RAW DATA:
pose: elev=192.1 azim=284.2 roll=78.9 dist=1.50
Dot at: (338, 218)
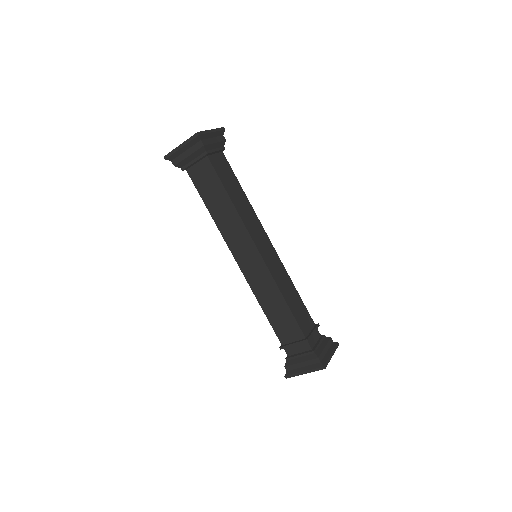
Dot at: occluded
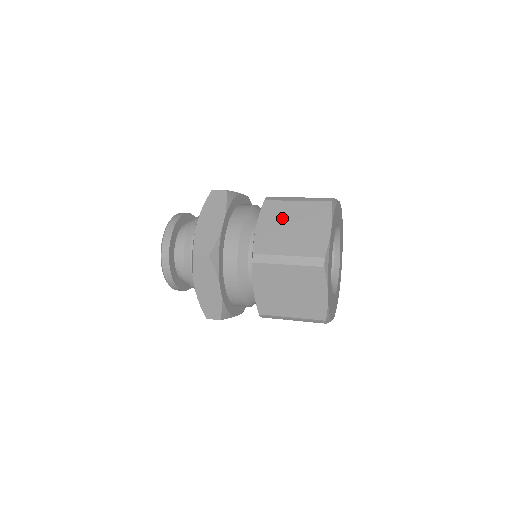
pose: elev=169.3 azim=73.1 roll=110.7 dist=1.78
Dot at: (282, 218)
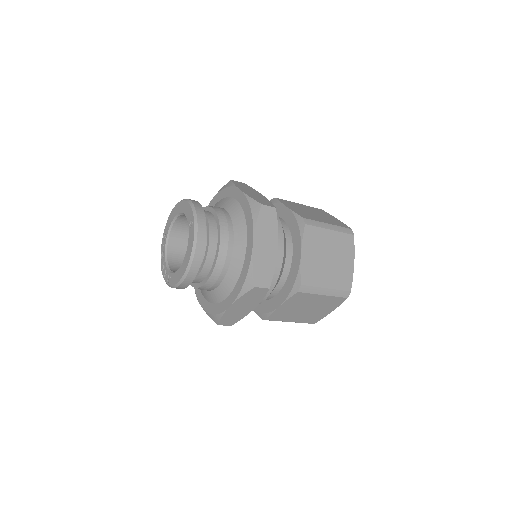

TASK REQUIREMENTS: Rewrite all the records above with every "pose" changed to "camera" and everything else unchanged. Leave the pictures out.

ANSWER TO THE EXERCISE:
camera: elev=192.1 azim=284.2 roll=78.9 dist=1.50
Dot at: (338, 218)
Dot at: occluded
camera: elev=169.3 azim=73.1 roll=110.7 dist=1.78
Dot at: (282, 218)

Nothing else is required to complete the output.